Risks related to changes in the price of oil, natural gas, refined products and chemicals
Operating results in Eni’s Exploration & Production, Refining & Marketing and Chemical segments are affected by changes in the price of crude oil and by the impacts of movements in crude oil prices on margins of refined and petrochemical products.
Eni’s results of operations are affected by changes in international oil prices
Overall, lower oil prices have a net adverse impact on Eni’s results of operations. The effect of lower oil prices on Eni’s average realizations for produced oil is generally immediate. Furthermore, Eni’s average realizations for produced oil differ from the price of Brent crude marker primarily due to the circumstance that Eni’s production list, which also includes heavy crude qualities, has a lower American Petroleum Institute (“API”) gravity compared with Brent crude (when processed the latter allows for higher yields of valuable products compared to heavy crude qualities, hence higher market price).
The favourable impact of higher oil prices on Eni’s results of operations may be offset in part by opposite trends in margins for Eni’s downstream businesses
The impact of changes in crude oil prices on Eni’s downstream businesses, including the Gas & Power, the Refining & Marketing and the Chemicals businesses, depends upon the speed at which the prices of gas and products adjust to reflect movements in oil prices.
In the Gas & Power segment, increases in oil price represent a risk to the profitability of the Company sales as gas supplies are mainly indexed to the cost of oil and certain refined products, while selling prices are mainly benchmarked to gas spot prices quoted at continental hubs. In the current trading environment, spot prices at those hubs have ceased to track the oil prices to which Eni’s long-term supply contracts are indexed.
In addition, the Italian Authority for Electricity and Gas and other European regulatory Authorities may limit the ability of the Company to pass cost increases linked to higher oil prices onto selling prices in supplies to residential customers and small businesses as spot prices are progressively replacing oil prices in the indexation mechanism of the raw material cost in selling formulas to those customers.
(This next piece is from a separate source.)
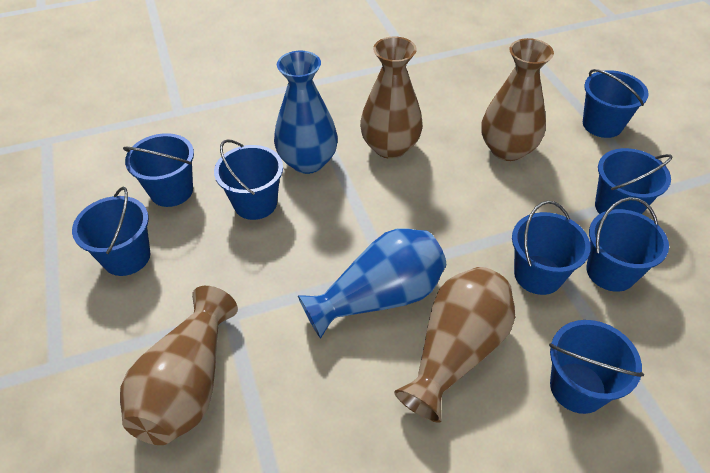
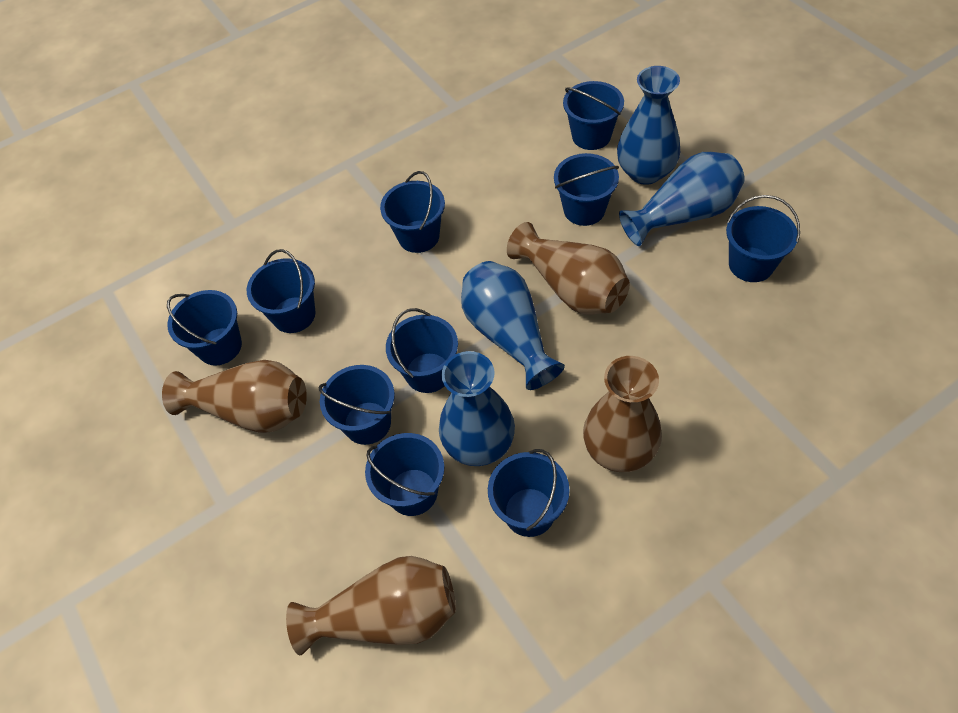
blue bucket: 8 -> 10
blue vase: 2 -> 4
See “Risks in the Company’s gas business” for more information.
In the Refining & Marketing and Chemicals businesses a time lag exists between movements in oil prices and in prices of finished products.
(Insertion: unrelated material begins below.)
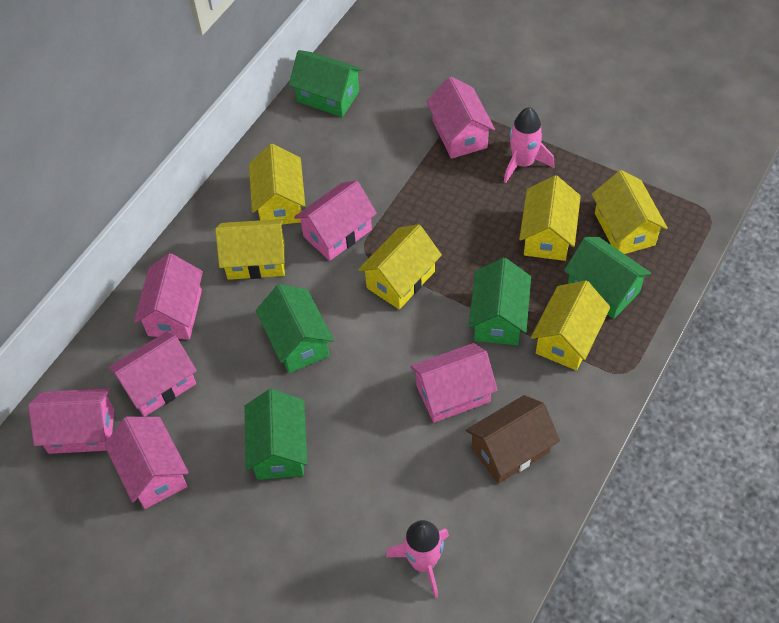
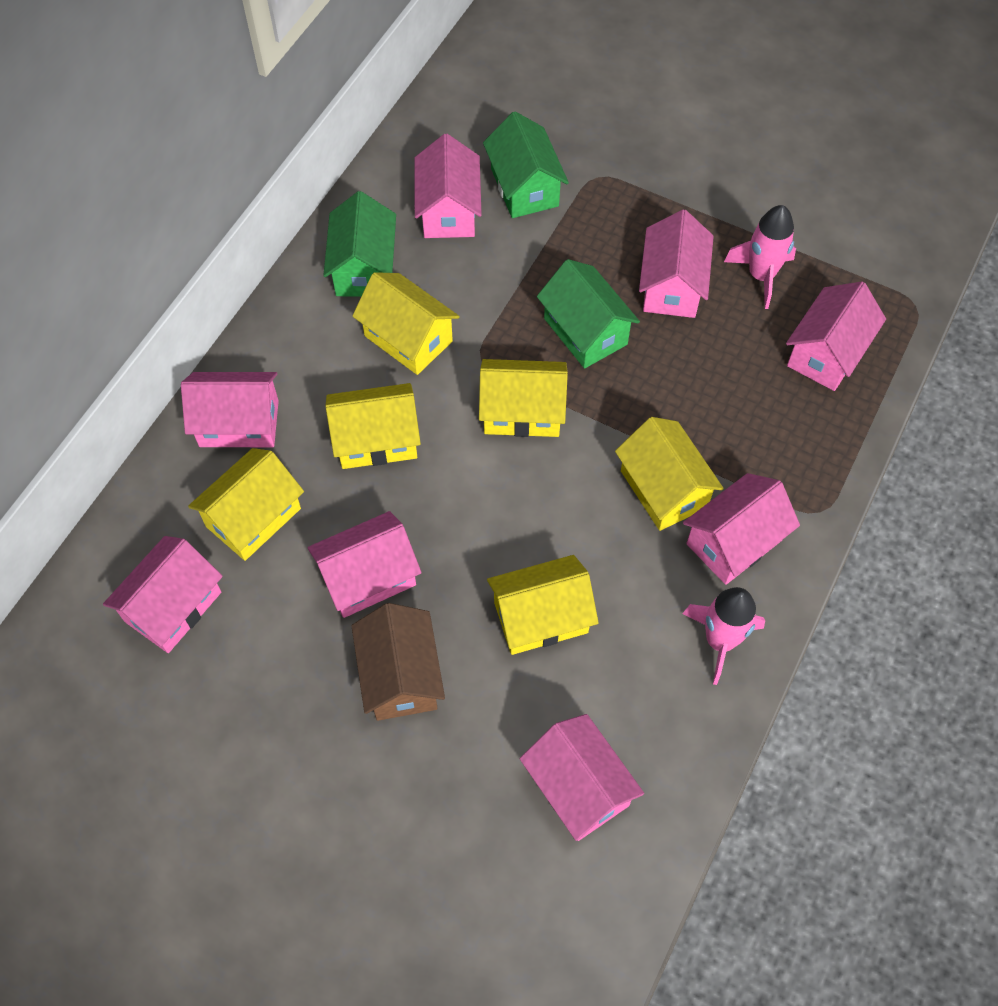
green house: 5 -> 3
pink house: 7 -> 8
Eni’s results of operations are affected by changes in European refining margins
Results of operations of Eni’s Refining & Marketing segment are substantially affected by changes in European refining margins which reflect changes in relative prices of crude oil and refined products. The prices of refined products depend on global and regional supply/demand balances, inventory levels, refinery operations, import/export balances and weather. Furthermore, Eni’s realized margins are also affected by relative price movements of heavy or sour crude qualities versus light or sweet crude qualities, taking into account the ability of Eni’s refineries to process complex crudes that represent a cost advantage when market prices of heavy crudes are relatively cheaper than the marker Brent price.
In each of the latest three fiscal years, Eni’s refining margins were largely unprofitable as the high cost of oil was only partially transferred to final prices of fuels pressured by weak demand, high worldwide and regional inventory levels and excess refining capacity particularly in the Mediterranean area. Furthermore, the profitability of complex cycles was impaired due to shrinking price differentials between heavy crudes versus light ones. Management does not expect any significant recovery in industry fundamentals over the short to medium term. The sector as a whole will continue to suffer from weak demand and excess capacity, while the cost of oil feedstock may continue rising and price differentials may remain compressed.
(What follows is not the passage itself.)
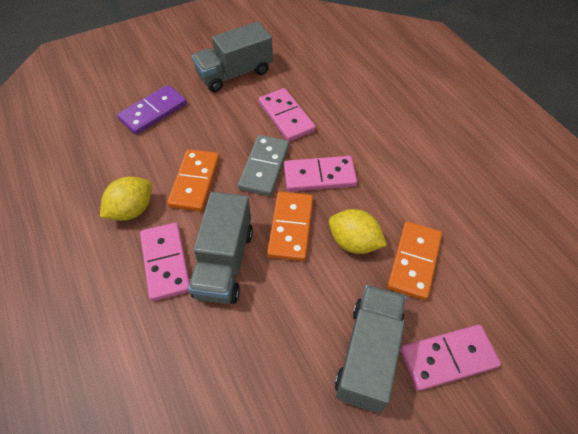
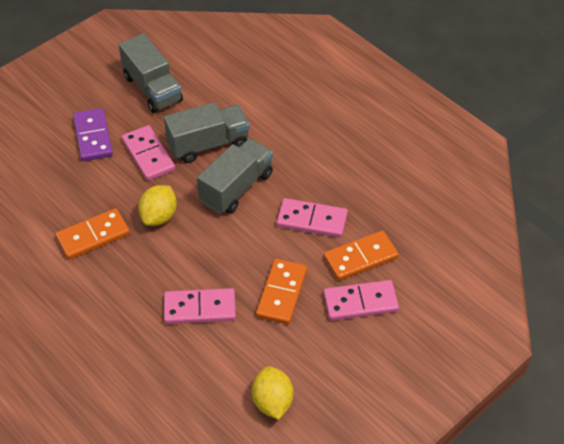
grey domino: 1 -> 0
In this context, management expects that the Company’s refining margins will remain at unprofitable levels in 2014 and possibly beyond.
Eni’s results of operations are affected by changes in petrochemical margins
Eni’s margins on petrochemical products are affected by trends in demand for petrochemical products and movements in crude oil prices to which purchase costs of petroleum-based feedstock are indexed. Given the commoditized nature of Eni petrochemical products, it is difficult for the Company to transfer higher purchase costs for oil-based feedstock to selling prices to customers. In each of the latest three fiscal years, Eni’s petrochemicals business reported operating losses due to unprofitable margins on basic petrochemicals products, mainly the margin on cracker, reflecting high oil-based feedstock costs and as demand for petrochemicals commodities plunged due to the economic downturn. A weak demand outlook and rising oil-based feedstock costs are expected to continue to adversely affect Eni’s results of operations and liquidity in this business segment in 2014 and possibly beyond.